Джон молча налил две порции виски и протянул одну мне. Я принял ее с благодарностью. Только сейчас до меня дошло, что я совершенно без сил.
– Да, история скверная, – подытожил Джон. – Сквернее некуда. Полицию версия несчастного случая не устраивает.
– А самоубийство, безусловно, исключено, – серьезно заметил я. – Они подозревают убийство, верно?
– Да. Им так и положено. Это не значит, что они окончательно сбросили со счетов вариант несчастного случая. Полагаю, они непредвзяты, но и рисковать не хотят. Один полицейский оставлен на страже в лесу, чтобы никто не подходил к месту происшествия, пока завтра его не осмотрят еще раз, и мне дали понять, что никому из нас не позволено уезжать вплоть до разрешения суперинтенданта. Так что если желаете кого-нибудь предупредить…
– Нет-нет, я совершенно свободен, – заверил я.
Джон пару минут молчал, неловко вертя в руках бокал. Я с удивлением подметил, что он явно чем-то смущен.

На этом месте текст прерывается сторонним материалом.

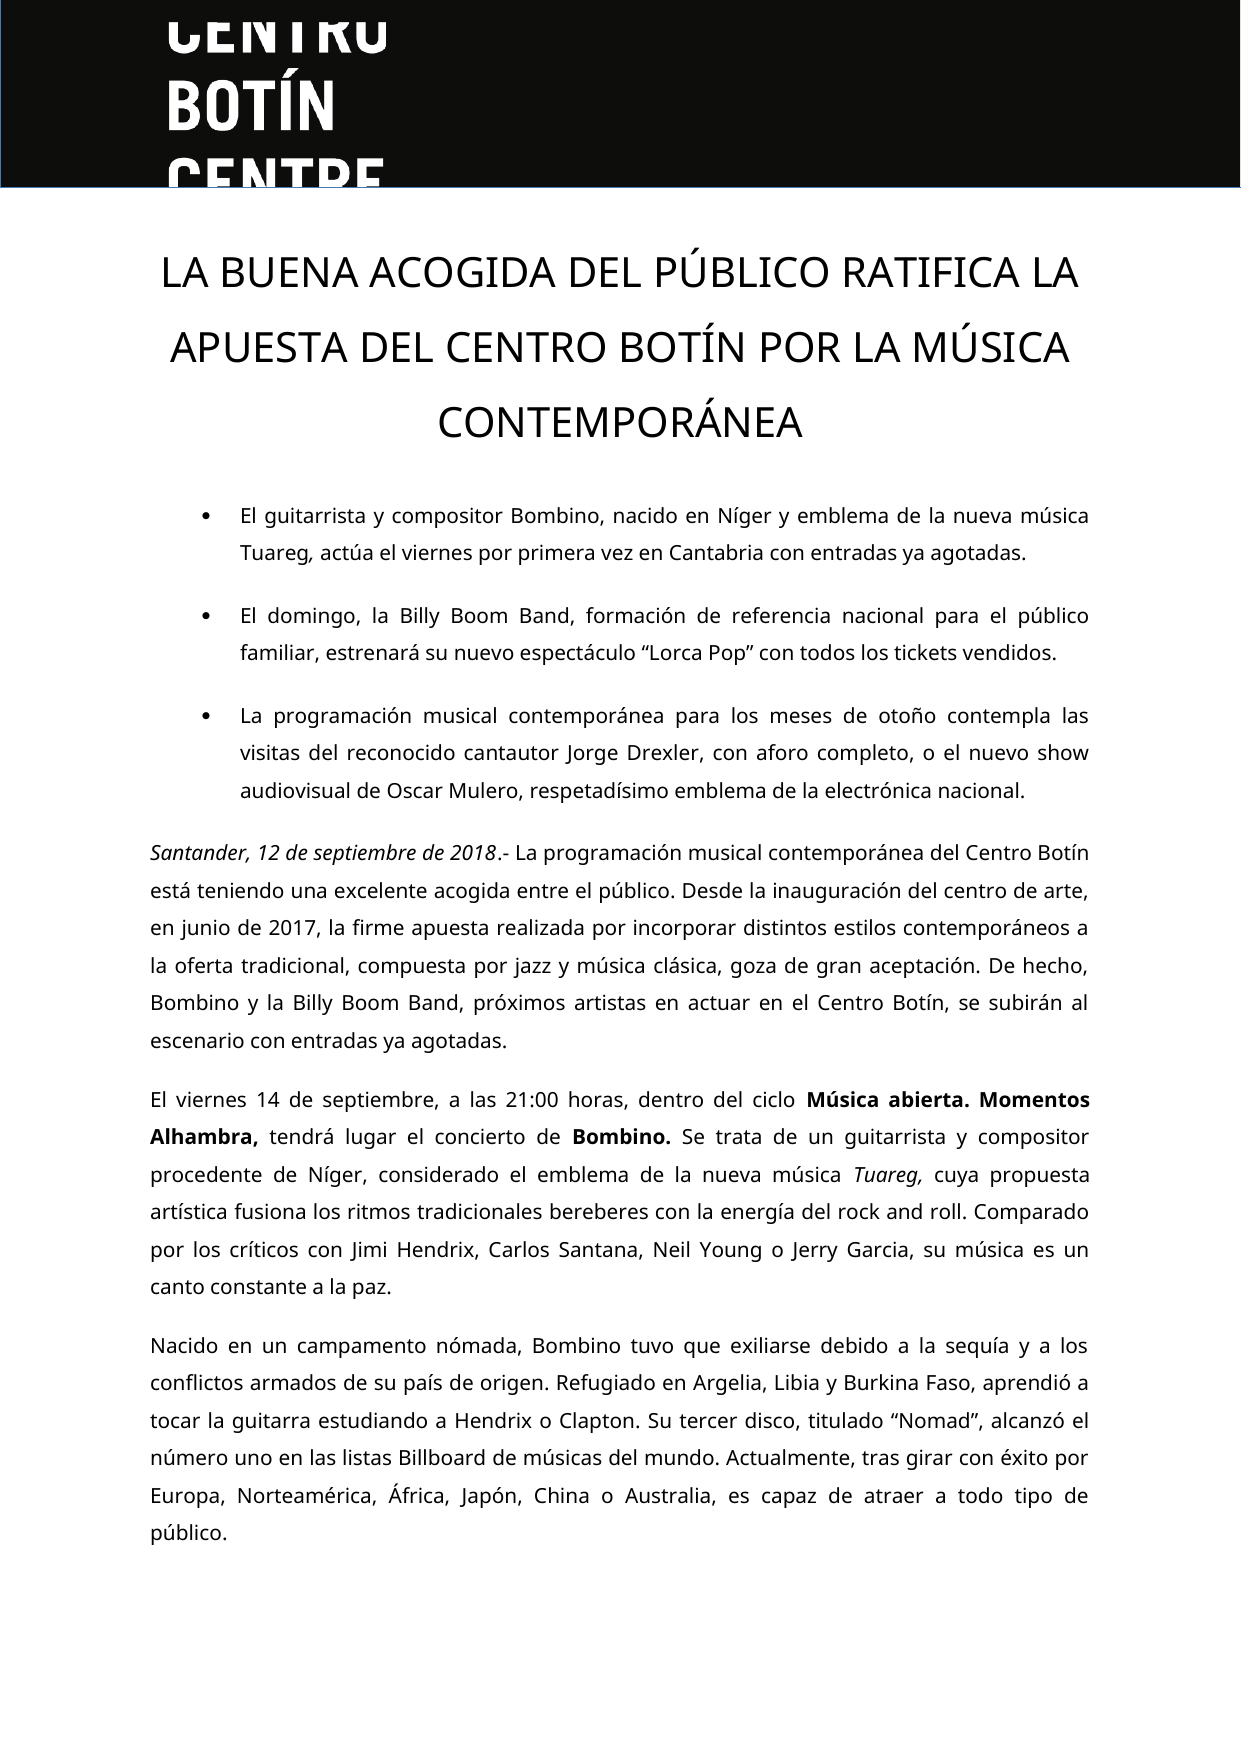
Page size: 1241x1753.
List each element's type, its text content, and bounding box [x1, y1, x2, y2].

text El viernes 14 de septiembre, a las 21:00 horas, dentro del ciclo Música abierta. Momentos Alhambra, tendrá lugar el concierto de Bombino. Se trata de un guitarrista y compositor procedente de Níger, considerado el emblema de la nueva música Tuareg, cuya propuesta artística fusiona los ritmos tradicionales bereberes con la energía del rock and roll. Comparado por los críticos con Jimi Hendrix, Carlos Santana, Neil Young o Jerry Garcia, su música es un canto constante a la paz. [150, 1080, 1090, 1305]
text Santander, 12 de septiembre de 2018.- La programación musical contemporánea del Centro Botín está teniendo una excelente acogida entre el público. Desde la inauguración del centro de arte, en junio de 2017, la firme apuesta realizada por incorporar distintos estilos contemporáneos a la oferta tradicional, compuesta por jazz y música clásica, goza de gran aceptación. De hecho, Bombino y la Billy Boom Band, próximos artistas en actuar en el Centro Botín, se subirán al escenario con entradas ya agotadas. [150, 834, 1090, 1059]
text LA BUENA ACOGIDA DEL PÚBLICO RATIFICA LA APUESTA DEL CENTRO BOTÍN POR LA MÚSICA CONTEMPORÁNEA [150, 234, 1090, 459]
list El domingo, la Billy Boom Band, formación de referencia nacional para el público familiar, estrenará su nuevo espectáculo “Lorca Pop” con todos los tickets vendidos. [202, 596, 1090, 671]
list El guitarrista y compositor Bombino, nacido en Níger y emblema de la nueva música Tuareg, actúa el viernes por primera vez en Cantabria con entradas ya agotadas. [202, 496, 1090, 571]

– Не могу не сказать, и впрямь смахивает на убийство, – наконец выпалил он.
– Постараюсь иметь это в виду.
– А если так, – продолжал Джон, проигнорировав мое замечание, – значит, Эрика кто-то застрелил.
– Без сомнения.
– Вся закавыка в тех двух выстрелах. Я бы поддержал ваше мнение о том, что я стрелял вторым (суперинтендант примерно пересказал мне, что вы ему говорили), да, честно говоря, не могу. Я вообще не слышал никакого другого выстрела, ни до моего, ни после.
– Да так ли это важно? – спросил я чуть раздраженно. Сказать по правде, мне уже осточертели разговоры про два выстрела.
Джон смутился и покраснел еще сильнее, чем прежде.
– Послушайте, Сирил, – выпалил он, – ужасно неприятно такое вам говорить, но я уверен: вам следует связаться с поверенным. По-моему, полицию ваши показания не устраивают.